2 Replies to “The Fallacy of One Man, One Vote”

  1. Your point here and in the blog on 7 July is a very good one. It’s important to remember that this is not a democracy, it’s a Federal Democratic Republic. Or, perhaps one could call it, in the full-blown form, a Constitutional Federal Representative Democratic Republic. I can enumerate what each of those terms represents but I won’t bore you. However, it’s important to note that tempering the will of the majority with the rule of law was a major goal of the constitution, not to empower a privilieged minority, but to ensure that a standard of citizens’ rights would always be upheld regardless of a majority vote. A lot of prople phrase this in terms of the founding fathers being “afraid” of “real democracy,” but I think that’s mis-stating the case. It’s more accurate, I think, to say that they were conscious of the need to see to it that everyone, including the government, was subject to the same set of rules, and that those rules had a set system that determined when and how they could be changed. THe trend these days is to say that laws and Constitutions are “living documents” that can basically be re-interpreted to mean whatever any person may want. But THAT is the real fallacy: when the rules can be changed whenever someone pleases, then they cease to be important – what becomes important is WHO’S MAKING the rules. People who support this kind of system make a lot of noise about representation and American republicanism and how it’s “unfair” and dilutes the “will of the people.” But consider this: in all western history, the Greeks came closest to pure democracy, and they had no checks on the auhtority of the votes they took – they routinely executed and exiled people who had committed no crime other than being unpopular… this was done democratically, of course.

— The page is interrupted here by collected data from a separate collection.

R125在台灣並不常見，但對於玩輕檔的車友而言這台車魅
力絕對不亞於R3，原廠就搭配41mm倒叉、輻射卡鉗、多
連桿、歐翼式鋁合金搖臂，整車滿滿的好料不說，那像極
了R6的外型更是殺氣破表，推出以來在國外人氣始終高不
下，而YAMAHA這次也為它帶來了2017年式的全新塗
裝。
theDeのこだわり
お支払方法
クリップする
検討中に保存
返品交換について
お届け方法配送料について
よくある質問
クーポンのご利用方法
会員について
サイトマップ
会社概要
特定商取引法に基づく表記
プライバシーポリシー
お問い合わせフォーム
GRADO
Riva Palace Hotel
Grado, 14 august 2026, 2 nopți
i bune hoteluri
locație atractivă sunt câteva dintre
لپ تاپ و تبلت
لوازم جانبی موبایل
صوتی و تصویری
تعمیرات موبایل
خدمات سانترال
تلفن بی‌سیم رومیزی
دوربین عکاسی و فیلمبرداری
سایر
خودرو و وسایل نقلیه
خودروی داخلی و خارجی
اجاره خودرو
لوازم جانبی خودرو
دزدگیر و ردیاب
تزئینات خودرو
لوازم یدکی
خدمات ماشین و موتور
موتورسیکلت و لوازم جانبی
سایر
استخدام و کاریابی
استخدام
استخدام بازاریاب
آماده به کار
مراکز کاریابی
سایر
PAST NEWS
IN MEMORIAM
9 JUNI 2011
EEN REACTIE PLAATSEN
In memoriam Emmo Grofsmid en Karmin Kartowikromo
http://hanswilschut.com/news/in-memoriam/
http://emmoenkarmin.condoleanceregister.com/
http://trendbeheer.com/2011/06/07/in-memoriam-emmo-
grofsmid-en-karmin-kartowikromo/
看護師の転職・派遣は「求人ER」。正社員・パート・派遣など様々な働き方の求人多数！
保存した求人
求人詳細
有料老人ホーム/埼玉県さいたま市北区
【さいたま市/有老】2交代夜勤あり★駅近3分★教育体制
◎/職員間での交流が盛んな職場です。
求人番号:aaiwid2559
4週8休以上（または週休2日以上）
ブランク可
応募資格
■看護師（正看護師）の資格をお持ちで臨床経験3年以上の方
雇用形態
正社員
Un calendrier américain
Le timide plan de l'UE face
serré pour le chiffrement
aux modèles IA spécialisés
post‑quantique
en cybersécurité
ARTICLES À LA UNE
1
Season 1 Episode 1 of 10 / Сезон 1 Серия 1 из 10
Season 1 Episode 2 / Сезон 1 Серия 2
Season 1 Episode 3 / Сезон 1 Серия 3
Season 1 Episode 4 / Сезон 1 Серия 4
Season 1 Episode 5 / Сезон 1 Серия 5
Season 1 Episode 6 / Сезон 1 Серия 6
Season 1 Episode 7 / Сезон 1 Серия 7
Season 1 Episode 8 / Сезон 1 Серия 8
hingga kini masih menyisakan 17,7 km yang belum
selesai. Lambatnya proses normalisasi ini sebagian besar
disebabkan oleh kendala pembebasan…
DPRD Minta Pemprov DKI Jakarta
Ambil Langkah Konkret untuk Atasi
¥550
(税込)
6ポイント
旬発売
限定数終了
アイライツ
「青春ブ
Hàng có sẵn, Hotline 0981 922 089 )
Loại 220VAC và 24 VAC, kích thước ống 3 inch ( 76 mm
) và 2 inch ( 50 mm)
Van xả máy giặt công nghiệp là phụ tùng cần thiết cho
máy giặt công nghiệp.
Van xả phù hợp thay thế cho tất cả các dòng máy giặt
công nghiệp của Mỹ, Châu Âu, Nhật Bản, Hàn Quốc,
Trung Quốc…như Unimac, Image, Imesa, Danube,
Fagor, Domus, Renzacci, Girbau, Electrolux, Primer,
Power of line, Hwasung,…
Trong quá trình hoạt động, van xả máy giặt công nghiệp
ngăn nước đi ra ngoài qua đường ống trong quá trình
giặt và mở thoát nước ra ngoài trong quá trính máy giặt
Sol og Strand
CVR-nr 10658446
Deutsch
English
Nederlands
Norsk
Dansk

  2. It seems that that this nation may have been built on something better than “one person, one vote” – discernment and compromise. The 3/5ths compromise, as far as I know, was made in an effort to keep the country united in a climate where different areas of the country had very different ideas on whether a slave counted as a representable person. Rather than let a fledgling union dissolve, the founders of our country made a compromise. While both conservative and liberal groups may disagree with the Supreme Court’s rulings from time to time, it is the court’s power of discernment that is an important check on the power of the executive and legislative branches. It seems to me that a group of nine people, appointed by the executive branch and confirmed by the legislative, seems to avoid the will of the popular vote as much as possible.

    I agree with M. Cairo that changing the rules whenever it suits out whims can be very dangerous. Yet I would like to point out that adhering to the principles of state sovereignty, the ‘dead’ Constitution, and secession seem to do just as much damage to the rules as “one person, one vote”. If a state or group believes that they can override the rulings of the larger union, or if they believe they can simply leave a union with which they disagree, then the rules are again nullified and the capricious will of the people (or state, or group) again rules the day. If the Constitution has a carved-in-stone meaning that was developed hundreds of years ago, people who grapple with questions that aren’t addressed expressly in the Constitution will feel a need to fill in the gaps with their own ideas of law and order. The Bill of Rights are themselves amendments to the Constitution that is held in such high esteem, and the process of amendment (though slow and little known in the public sphere) enables the rules to change. While we may disagree on issues as individuals, parties, and voting blocs, it is important to remember that the power of our nation is not in its rigid, one voice outlook, but in its rich diversity and the compromises that this diversity demands and promotes. It is in looking back to the actions of the Founding Fathers, those that include conferencing, compromise, and discernment, that rules regain and maintain their importance and relevance.